String text = "To be or not to be";         // Define a string
byte[] textArray = text.getBytes();         // Get equivalent byte array

The byte array textArray will contain the same characters as in the String object, but stored as 8-bit characters. The conversion of characters from Unicode to 8-bit bytes will be in accordance with the default encoding for your system. This will typically mean that the upper byte of the Unicode character is discarded resulting in the ASCII equivalent.

Creating String Objects from Character Arrays

The String class also has a static method, copyValueOf(), to create a String object from an array of type char[]. You will recall that a static method of a class can be used even if no objects of the class exist.

Suppose you have an array defined as:

char[] textArray = {'T', 'o', ' ', 'b', 'e', ' ', 'o', 'r', ' ',
                    'n', 'o', 't', ' ', 't', 'o', ' ', 'b', 'e' };

You can then create a String object with the statement:

String text = String.copyValueOf(textArray);

This will result in the object text referencing the string To be or not to be.

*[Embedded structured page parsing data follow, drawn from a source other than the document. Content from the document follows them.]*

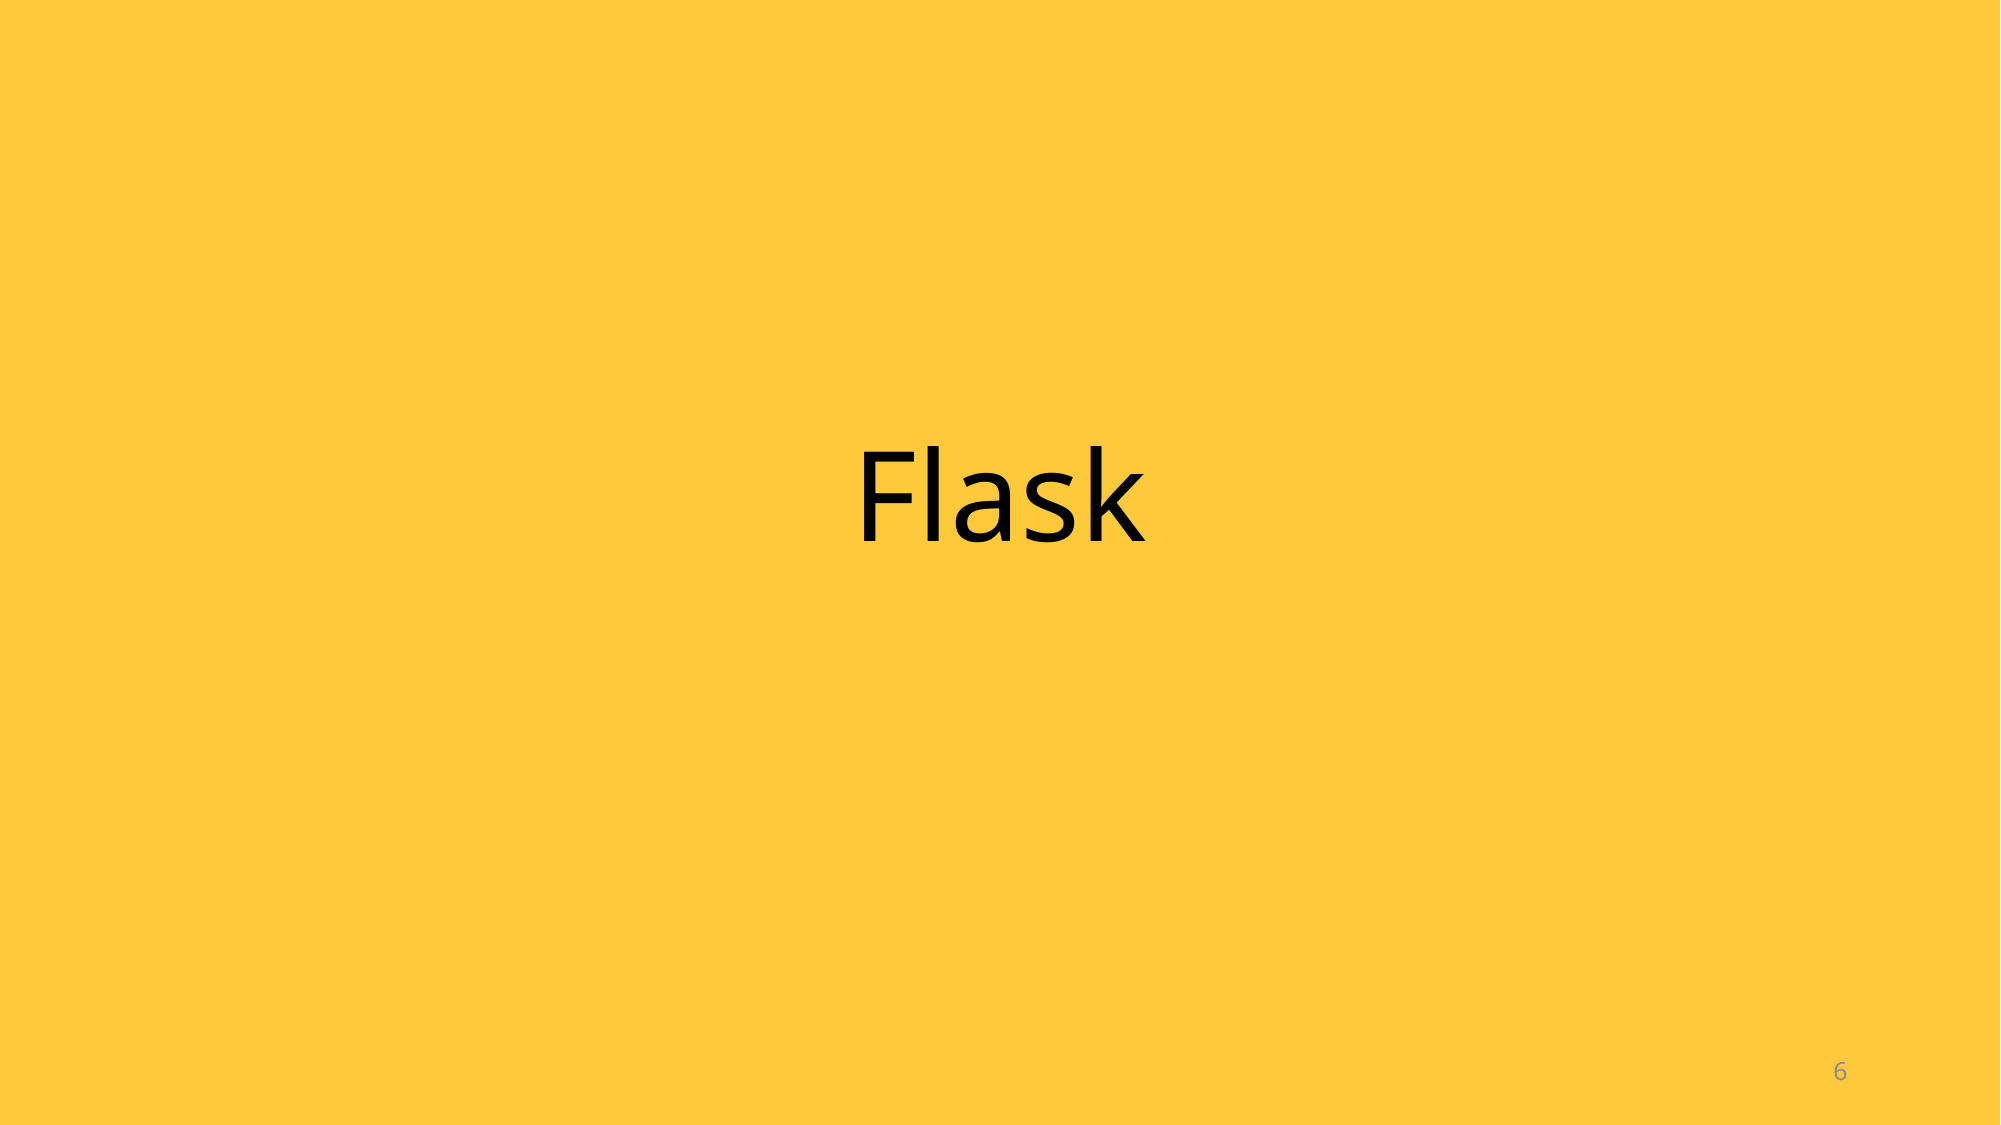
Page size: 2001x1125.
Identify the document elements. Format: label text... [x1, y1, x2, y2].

slide_number 6 [1412, 1042, 1863, 1103]
title Flask [249, 184, 1750, 576]
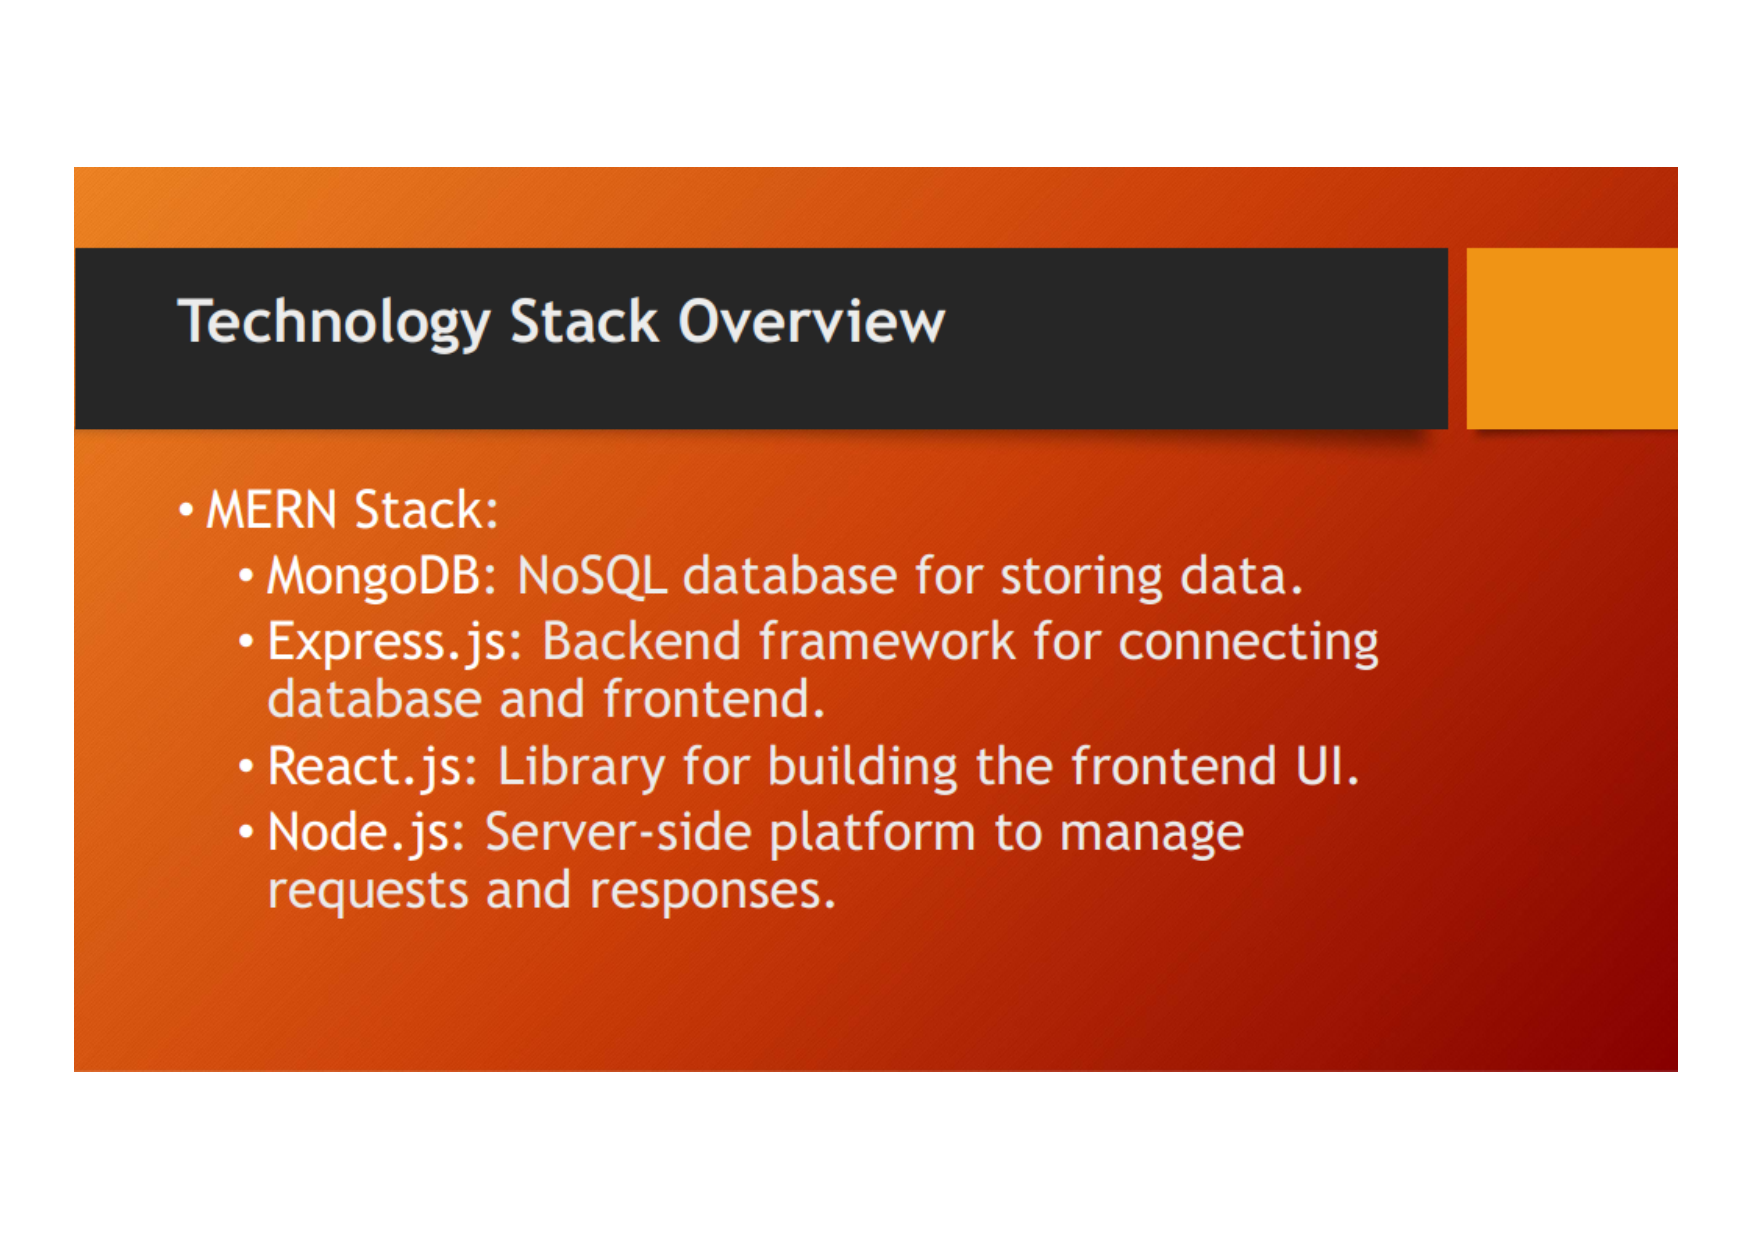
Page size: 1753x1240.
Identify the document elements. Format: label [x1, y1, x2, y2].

picture [74, 166, 1678, 1072]
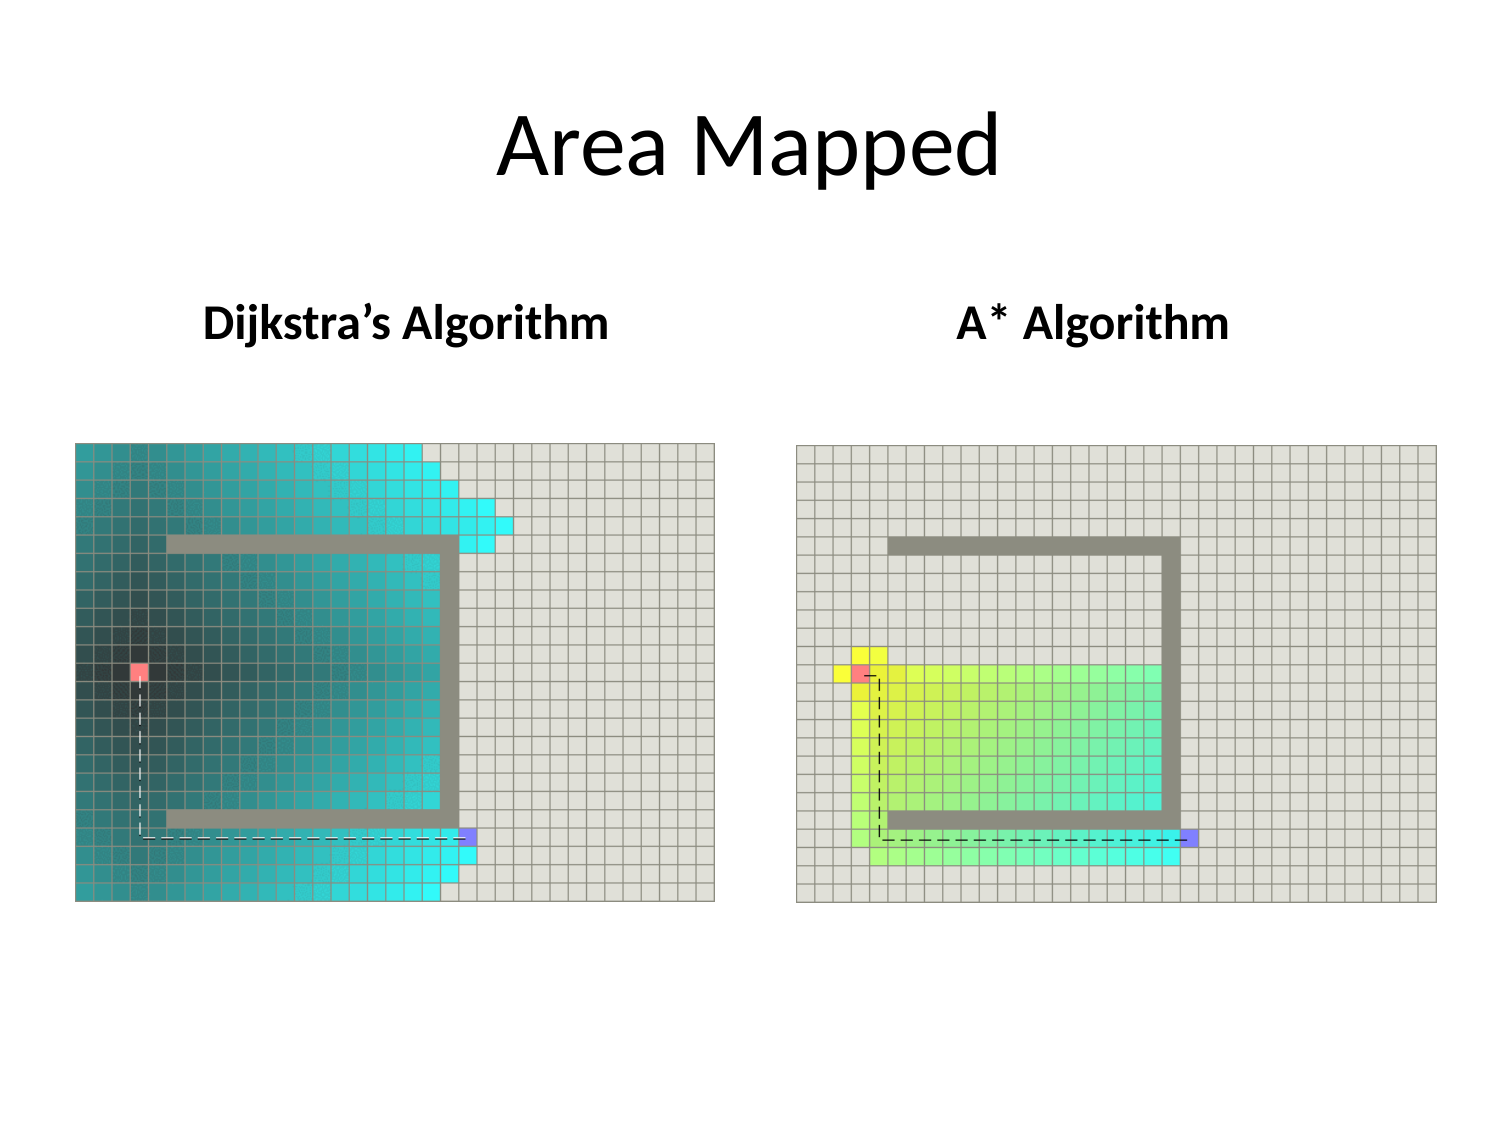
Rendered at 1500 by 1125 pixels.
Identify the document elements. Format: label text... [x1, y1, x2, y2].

list A* Algorithm [761, 251, 1425, 357]
title Area Mapped [75, 45, 1425, 233]
list Dijkstra’s Algorithm [75, 251, 738, 357]
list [796, 445, 1437, 903]
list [74, 443, 716, 902]
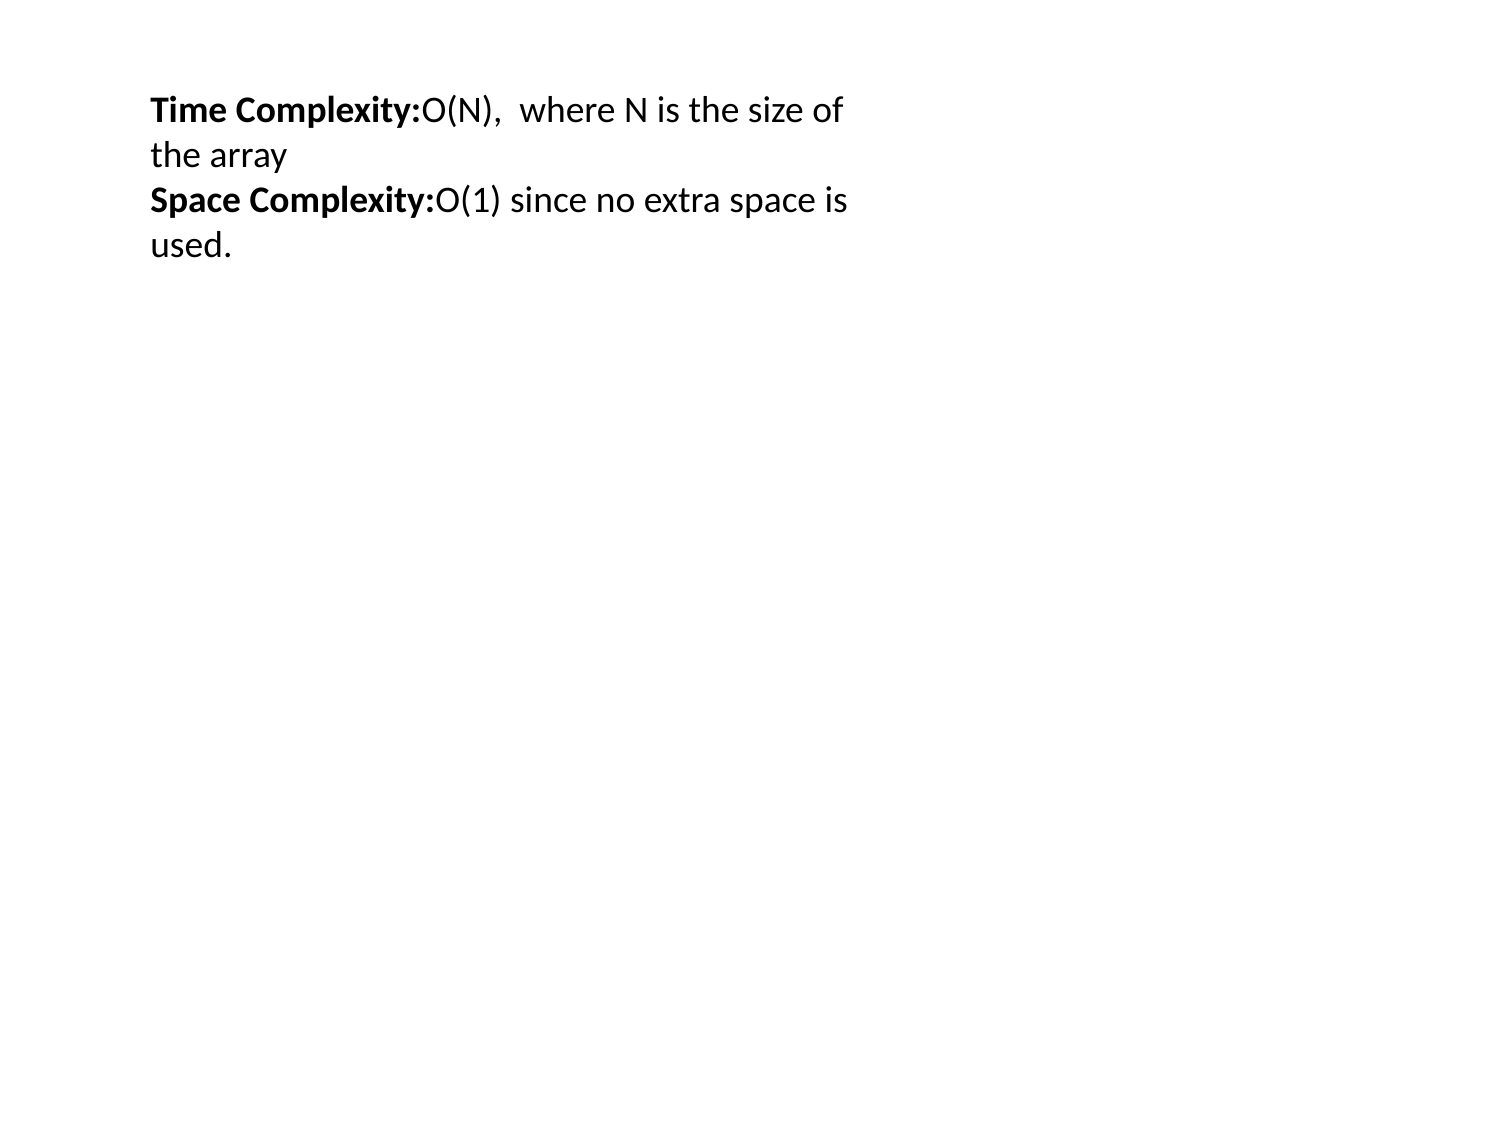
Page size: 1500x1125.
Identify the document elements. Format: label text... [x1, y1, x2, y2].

text_box Time Complexity:O(N), where N is the size of the array Space Complexity:O(1) since no extra space is used. [135, 78, 886, 273]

Another version of the copyValueOf() method can create a string from a subset of the array elements. It requires two additional arguments to specify the index of the first character in the array to be extracted and the count of the number of characters to be extracted. With the array defined as previously, the statement:

String text = String.copyValueOf(textArray, 9, 3);

extracts three characters starting with textArray[9], so text will contain the string not after this operation.